** start of Material provided **

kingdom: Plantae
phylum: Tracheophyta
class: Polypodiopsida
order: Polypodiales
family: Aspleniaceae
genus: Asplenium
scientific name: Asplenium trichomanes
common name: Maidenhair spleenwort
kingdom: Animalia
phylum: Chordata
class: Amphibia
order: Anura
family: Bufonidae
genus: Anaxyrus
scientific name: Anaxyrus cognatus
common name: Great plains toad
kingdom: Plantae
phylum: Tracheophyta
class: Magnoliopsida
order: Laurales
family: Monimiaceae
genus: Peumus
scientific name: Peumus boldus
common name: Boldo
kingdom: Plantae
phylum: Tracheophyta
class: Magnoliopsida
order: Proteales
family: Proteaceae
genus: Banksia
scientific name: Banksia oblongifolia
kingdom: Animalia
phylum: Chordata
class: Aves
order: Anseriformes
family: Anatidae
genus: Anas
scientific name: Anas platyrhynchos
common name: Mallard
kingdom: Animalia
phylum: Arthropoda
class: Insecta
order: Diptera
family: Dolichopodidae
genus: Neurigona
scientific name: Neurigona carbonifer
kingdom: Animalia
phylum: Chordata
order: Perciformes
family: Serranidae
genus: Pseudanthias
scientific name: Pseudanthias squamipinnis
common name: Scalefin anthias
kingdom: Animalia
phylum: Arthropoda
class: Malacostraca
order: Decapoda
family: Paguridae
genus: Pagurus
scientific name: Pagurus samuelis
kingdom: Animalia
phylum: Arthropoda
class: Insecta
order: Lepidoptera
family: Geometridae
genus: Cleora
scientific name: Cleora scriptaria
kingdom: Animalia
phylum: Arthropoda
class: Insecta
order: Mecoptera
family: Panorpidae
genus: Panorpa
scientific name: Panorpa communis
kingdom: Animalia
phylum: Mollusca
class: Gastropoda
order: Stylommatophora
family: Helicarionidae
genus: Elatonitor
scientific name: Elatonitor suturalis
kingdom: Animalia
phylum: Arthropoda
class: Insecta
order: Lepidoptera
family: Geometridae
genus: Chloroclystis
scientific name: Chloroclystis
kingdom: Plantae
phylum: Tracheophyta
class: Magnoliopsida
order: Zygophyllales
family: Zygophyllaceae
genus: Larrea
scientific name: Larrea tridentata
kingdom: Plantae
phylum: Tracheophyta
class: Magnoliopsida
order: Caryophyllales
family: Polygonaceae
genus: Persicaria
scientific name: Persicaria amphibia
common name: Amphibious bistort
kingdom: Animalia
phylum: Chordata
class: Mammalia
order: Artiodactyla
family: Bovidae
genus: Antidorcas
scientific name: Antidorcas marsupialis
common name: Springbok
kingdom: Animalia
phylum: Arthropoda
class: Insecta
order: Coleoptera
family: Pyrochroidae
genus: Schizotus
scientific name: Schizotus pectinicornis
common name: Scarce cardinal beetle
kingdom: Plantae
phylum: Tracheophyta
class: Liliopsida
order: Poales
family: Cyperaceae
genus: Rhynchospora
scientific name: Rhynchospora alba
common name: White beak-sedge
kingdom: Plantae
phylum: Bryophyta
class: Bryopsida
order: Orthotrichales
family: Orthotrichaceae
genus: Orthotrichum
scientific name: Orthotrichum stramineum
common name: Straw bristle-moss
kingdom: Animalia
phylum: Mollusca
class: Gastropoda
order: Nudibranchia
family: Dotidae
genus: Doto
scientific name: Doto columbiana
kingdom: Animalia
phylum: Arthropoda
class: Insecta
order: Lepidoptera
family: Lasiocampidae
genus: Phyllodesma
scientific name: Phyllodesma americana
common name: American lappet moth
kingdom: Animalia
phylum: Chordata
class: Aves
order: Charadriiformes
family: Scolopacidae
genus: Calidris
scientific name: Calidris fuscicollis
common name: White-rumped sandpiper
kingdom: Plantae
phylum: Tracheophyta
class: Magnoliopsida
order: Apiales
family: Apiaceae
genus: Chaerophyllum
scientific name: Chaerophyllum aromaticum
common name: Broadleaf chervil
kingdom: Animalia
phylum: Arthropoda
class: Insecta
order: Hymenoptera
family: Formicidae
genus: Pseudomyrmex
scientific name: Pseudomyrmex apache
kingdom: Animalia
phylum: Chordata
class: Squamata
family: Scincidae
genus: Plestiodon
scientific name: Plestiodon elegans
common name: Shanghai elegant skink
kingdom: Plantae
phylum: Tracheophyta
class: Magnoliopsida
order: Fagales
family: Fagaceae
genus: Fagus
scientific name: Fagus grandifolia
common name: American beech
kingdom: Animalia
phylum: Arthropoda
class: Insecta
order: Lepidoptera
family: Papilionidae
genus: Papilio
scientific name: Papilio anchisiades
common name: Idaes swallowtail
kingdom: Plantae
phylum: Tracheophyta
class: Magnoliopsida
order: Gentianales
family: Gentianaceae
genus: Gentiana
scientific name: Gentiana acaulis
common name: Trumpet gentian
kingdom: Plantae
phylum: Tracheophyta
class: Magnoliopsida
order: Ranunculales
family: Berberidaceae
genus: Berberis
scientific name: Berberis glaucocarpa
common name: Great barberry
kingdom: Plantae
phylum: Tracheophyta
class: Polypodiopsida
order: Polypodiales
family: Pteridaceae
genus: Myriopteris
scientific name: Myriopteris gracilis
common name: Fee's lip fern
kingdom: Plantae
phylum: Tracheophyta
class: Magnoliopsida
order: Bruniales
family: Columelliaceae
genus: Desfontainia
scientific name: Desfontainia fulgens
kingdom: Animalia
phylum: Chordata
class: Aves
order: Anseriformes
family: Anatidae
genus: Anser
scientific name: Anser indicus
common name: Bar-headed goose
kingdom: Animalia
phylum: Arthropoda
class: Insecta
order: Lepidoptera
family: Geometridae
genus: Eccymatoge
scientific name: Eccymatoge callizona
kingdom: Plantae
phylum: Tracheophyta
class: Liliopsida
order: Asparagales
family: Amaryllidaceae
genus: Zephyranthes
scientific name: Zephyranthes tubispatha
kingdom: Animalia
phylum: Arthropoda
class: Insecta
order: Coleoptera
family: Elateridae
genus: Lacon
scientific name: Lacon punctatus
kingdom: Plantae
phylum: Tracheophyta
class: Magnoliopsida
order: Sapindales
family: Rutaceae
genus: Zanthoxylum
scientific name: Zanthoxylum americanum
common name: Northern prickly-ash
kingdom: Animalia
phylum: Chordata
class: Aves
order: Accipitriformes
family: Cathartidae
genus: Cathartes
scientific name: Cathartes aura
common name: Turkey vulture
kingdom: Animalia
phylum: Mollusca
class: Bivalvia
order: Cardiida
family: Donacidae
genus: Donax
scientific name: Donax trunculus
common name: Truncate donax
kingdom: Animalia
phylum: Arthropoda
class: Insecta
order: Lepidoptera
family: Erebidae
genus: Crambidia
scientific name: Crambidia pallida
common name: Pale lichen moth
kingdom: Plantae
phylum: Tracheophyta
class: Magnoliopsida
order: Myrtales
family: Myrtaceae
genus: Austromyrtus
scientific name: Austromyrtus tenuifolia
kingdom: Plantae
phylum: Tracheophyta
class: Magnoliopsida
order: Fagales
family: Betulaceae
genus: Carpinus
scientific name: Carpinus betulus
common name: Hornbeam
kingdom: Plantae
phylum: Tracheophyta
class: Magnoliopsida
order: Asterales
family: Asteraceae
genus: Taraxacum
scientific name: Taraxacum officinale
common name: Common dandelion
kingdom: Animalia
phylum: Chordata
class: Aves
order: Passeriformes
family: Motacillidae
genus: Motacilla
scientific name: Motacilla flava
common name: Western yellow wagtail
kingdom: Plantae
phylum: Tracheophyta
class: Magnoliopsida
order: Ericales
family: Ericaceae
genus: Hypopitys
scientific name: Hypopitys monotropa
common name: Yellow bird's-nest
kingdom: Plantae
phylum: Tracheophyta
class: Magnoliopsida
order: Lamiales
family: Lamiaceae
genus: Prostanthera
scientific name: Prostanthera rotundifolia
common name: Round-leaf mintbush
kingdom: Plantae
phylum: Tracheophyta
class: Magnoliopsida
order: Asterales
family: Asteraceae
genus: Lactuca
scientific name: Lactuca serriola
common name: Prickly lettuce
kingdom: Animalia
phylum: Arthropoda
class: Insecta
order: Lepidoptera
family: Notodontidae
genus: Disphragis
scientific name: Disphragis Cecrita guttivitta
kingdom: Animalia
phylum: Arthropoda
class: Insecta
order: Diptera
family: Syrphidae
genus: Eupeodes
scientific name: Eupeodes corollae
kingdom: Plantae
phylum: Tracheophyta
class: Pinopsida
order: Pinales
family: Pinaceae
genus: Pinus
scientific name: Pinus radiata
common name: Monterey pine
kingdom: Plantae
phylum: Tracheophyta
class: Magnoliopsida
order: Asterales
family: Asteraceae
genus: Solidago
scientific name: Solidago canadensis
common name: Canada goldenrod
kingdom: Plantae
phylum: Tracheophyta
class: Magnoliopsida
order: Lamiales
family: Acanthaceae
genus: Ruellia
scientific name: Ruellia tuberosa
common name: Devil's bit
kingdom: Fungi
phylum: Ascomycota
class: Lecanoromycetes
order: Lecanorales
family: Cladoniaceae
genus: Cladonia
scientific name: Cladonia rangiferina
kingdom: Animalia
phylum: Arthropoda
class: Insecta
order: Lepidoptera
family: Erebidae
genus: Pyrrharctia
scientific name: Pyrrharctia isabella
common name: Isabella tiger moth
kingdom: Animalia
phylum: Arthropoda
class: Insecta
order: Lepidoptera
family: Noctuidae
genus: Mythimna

** end of Material provided **

Given exercise — Convert the lines of the listing starting at the line containing "order: Charadriiformes" and ending at the line containing "family: Pteridaceae" into a numbered list, leaving out any blank lines.

Written response —
1. order: Charadriiformes
2. family: Scolopacidae
3. genus: Calidris
4. scientific name: Calidris fuscicollis
5. common name: White-rumped sandpiper
6. kingdom: Plantae
7. phylum: Tracheophyta
8. class: Magnoliopsida
9. order: Apiales
10. family: Apiaceae
11. genus: Chaerophyllum
12. scientific name: Chaerophyllum aromaticum
13. common name: Broadleaf chervil
14. kingdom: Animalia
15. phylum: Arthropoda
16. class: Insecta
17. order: Hymenoptera
18. family: Formicidae
19. genus: Pseudomyrmex
20. scientific name: Pseudomyrmex apache
21. kingdom: Animalia
22. phylum: Chordata
23. class: Squamata
24. family: Scincidae
25. genus: Plestiodon
26. scientific name: Plestiodon elegans
27. common name: Shanghai elegant skink
28. kingdom: Plantae
29. phylum: Tracheophyta
30. class: Magnoliopsida
31. order: Fagales
32. family: Fagaceae
33. genus: Fagus
34. scientific name: Fagus grandifolia
35. common name: American beech
36. kingdom: Animalia
37. phylum: Arthropoda
38. class: Insecta
39. order: Lepidoptera
40. family: Papilionidae
41. genus: Papilio
42. scientific name: Papilio anchisiades
43. common name: Idaes swallowtail
44. kingdom: Plantae
45. phylum: Tracheophyta
46. class: Magnoliopsida
47. order: Gentianales
48. family: Gentianaceae
49. genus: Gentiana
50. scientific name: Gentiana acaulis
51. common name: Trumpet gentian
52. kingdom: Plantae
53. phylum: Tracheophyta
54. class: Magnoliopsida
55. order: Ranunculales
56. family: Berberidaceae
57. genus: Berberis
58. scientific name: Berberis glaucocarpa
59. common name: Great barberry
60. kingdom: Plantae
61. phylum: Tracheophyta
62. class: Polypodiopsida
63. order: Polypodiales
64. family: Pteridaceae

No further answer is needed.